Bayes, and the Mythical Viagra Spam

OK. I’ve been running a test where I’ve been attempting to gather Viagra spam into a Gmail mailbox,

I started the test in mid-May, posting the email address to questionable and shady mailing lists, as well as linking the address in plain text on my blog.

And 6 weeks in, how is it going? Well…it’s not. There’s not even a hint of Viagra spam. Nothing in the spam folder, nothing in the Inbox. Just all legitimate mailings from newsletters.

Possibly, it takes time to get onto shady mailing lists. I imagine lists of emails get hacked and resold to spammers, but that it takes a while for a given email list to work its way down to the spammers.

Also possible — there’s no more Viagra spam. As in, spam mentioning Viagra by name. They are either advertising whole pharmacies, a class of drugs (blood pressure, E.D.), or the ad is in an image that gets embedded into the email.

Maybe I should retry this project with the word “pharmacy”. Viagra spam is *sooo* 2002, anyways.

Training Gmail: Sit. Stay. Good Gmail.

At the end of my presentation on Bayes’ Theorem at BarCampOrlando, there was some Q&A time.

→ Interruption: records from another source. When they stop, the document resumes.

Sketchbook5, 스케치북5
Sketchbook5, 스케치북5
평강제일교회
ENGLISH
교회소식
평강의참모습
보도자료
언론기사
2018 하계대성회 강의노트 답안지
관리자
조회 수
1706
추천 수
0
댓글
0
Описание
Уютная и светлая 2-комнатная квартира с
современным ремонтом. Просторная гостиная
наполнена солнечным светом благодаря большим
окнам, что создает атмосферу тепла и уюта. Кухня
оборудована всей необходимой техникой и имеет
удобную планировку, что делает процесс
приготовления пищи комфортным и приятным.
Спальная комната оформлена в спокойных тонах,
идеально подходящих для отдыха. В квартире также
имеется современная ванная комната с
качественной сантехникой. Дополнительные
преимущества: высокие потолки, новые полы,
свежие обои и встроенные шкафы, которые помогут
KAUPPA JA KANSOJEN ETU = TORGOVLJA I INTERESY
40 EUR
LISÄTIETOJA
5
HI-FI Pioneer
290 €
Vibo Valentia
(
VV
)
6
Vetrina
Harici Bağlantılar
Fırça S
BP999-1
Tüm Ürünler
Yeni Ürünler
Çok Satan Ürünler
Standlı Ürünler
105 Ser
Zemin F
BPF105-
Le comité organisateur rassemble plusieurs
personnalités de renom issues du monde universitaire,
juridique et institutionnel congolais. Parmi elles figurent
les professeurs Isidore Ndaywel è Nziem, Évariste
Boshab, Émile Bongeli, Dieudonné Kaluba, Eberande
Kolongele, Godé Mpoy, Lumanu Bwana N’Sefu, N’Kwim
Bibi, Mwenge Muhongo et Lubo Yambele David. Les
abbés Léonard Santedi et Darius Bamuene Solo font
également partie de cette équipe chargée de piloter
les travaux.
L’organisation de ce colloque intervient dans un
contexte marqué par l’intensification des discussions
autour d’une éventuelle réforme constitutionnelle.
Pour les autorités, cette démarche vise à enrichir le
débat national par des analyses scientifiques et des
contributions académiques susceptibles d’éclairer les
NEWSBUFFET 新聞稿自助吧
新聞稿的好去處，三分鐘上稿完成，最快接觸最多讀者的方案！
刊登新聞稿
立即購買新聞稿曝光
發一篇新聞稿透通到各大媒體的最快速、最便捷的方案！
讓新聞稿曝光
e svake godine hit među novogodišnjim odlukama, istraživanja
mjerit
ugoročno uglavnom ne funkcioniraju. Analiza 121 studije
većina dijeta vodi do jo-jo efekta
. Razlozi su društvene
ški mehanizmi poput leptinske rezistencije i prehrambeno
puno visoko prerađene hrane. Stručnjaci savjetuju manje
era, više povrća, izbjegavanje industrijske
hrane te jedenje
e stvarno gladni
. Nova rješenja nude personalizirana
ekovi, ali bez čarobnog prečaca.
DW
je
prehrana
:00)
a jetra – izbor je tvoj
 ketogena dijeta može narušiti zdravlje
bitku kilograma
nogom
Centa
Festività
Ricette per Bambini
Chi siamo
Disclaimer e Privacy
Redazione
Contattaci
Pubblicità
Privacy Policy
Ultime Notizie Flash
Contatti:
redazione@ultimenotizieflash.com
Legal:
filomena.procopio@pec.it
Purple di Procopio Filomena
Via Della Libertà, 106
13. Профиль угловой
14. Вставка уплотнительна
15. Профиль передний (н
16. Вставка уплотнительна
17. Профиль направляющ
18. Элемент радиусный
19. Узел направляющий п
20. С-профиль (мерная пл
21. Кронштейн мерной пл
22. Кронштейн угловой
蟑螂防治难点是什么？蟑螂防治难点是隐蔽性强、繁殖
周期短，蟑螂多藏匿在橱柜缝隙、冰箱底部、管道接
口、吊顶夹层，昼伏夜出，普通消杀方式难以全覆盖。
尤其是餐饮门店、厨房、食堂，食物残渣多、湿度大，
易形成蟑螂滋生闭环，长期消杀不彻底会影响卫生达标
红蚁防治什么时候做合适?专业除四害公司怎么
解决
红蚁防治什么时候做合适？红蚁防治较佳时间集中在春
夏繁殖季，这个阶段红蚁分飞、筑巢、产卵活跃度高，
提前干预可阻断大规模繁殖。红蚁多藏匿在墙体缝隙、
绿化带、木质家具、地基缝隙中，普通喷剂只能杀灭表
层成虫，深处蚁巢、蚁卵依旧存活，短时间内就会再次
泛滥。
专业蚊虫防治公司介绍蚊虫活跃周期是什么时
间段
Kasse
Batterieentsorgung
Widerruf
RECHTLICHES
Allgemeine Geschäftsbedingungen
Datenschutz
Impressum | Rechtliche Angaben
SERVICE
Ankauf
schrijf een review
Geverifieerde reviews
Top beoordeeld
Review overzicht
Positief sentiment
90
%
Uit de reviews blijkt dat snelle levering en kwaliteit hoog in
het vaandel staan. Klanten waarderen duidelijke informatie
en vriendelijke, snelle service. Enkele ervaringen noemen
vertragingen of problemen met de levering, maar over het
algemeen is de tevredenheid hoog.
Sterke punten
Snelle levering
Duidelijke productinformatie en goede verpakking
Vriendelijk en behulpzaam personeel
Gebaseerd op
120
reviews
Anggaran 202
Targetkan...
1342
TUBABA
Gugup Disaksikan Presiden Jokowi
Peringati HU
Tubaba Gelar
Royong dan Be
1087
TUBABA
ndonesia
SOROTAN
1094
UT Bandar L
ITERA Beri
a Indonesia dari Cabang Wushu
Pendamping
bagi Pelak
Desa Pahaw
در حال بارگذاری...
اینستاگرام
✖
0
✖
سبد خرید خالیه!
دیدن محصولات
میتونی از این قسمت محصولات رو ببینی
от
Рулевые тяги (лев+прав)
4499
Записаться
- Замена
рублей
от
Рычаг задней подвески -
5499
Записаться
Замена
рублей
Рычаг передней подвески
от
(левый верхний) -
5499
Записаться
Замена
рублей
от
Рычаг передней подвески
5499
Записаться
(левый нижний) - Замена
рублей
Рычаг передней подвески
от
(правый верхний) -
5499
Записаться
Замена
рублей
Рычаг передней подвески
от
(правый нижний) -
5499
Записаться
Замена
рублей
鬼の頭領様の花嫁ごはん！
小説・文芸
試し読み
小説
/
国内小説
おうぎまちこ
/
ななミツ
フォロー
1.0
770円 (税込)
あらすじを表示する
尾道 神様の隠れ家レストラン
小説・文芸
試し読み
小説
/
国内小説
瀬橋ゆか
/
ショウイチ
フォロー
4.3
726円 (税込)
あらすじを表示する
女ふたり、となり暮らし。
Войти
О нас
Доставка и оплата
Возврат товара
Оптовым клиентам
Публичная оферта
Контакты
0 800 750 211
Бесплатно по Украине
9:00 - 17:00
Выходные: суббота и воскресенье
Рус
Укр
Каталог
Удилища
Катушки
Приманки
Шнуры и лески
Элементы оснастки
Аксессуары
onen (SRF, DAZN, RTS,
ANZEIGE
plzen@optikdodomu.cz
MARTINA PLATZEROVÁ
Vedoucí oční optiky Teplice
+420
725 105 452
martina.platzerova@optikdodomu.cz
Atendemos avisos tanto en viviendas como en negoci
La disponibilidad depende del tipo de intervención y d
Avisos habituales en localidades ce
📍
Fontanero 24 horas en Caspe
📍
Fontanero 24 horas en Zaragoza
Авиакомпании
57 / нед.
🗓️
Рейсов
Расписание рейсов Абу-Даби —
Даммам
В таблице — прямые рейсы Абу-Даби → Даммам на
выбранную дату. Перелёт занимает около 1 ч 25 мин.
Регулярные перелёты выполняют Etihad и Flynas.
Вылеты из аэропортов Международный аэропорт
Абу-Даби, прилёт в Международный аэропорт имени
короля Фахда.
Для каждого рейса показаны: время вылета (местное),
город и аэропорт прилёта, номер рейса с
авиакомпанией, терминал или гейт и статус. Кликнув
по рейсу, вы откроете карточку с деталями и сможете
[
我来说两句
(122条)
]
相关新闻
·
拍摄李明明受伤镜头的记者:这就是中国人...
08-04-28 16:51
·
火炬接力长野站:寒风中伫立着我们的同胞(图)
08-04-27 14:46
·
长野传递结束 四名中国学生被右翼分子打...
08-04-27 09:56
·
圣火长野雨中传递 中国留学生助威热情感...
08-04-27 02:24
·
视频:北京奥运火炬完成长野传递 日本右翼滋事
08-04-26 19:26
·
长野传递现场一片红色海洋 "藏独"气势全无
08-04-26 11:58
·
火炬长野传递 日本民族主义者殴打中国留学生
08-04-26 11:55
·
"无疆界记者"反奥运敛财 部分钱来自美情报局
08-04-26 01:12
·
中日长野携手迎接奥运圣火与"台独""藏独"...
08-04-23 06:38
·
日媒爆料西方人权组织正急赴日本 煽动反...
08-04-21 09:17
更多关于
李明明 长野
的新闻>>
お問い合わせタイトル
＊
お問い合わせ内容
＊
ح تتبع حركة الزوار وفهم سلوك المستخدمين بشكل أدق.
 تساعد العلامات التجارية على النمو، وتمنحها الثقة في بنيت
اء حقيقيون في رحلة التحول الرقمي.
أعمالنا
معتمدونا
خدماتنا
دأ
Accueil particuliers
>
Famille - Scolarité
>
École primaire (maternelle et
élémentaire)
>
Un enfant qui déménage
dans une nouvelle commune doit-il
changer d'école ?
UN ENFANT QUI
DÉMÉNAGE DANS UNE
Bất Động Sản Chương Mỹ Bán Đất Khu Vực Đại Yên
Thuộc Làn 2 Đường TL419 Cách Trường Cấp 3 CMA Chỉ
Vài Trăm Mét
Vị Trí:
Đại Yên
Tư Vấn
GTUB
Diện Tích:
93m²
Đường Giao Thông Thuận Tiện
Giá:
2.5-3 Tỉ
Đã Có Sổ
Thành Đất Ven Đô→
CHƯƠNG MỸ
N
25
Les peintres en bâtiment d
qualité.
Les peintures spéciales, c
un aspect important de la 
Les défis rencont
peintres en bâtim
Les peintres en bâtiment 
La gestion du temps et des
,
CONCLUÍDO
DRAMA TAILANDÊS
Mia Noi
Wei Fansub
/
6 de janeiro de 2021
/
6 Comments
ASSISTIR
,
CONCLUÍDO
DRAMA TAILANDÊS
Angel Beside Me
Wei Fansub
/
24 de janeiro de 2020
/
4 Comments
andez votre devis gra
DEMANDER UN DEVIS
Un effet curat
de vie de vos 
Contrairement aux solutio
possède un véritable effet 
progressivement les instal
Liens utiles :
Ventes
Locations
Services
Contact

I was asked a question about automatically training a spam filter, and I got into explaining how Bayesian filtering isn’t a “spam test” per-se. The simplest way to think about Bayesian filtering is that you sort email you’ve already received into two piles: email you don’t consider spam, and email you do consider spam. Then, through the magic of Bayes, new emails automatically get put in one of the two piles, based on which pile the new email most resembles.

Then I mentioned — as a bit of an oddity — that you could theoretically train Gmail to deliver nothing but Viagra spam to your Inbox. “Heh,” I thought, “that would be a neat trick.”


I’m trying to sign up for as many shady email newsletters and web forms as possible. I’m posting the email address here, as a fully-qualified mailto: link. Anything I can to start getting spam as fast as possible.  I’m planning on marking everything that mentions Viagra as “not spam”, even “1337-speak” emails like “V1agra”. Depending on how it goes, I hope to post results here.

(On a side note: I wonder how the IT dept at Pfizer handle spam. They must get a ton of false negatives for Viagra spam.)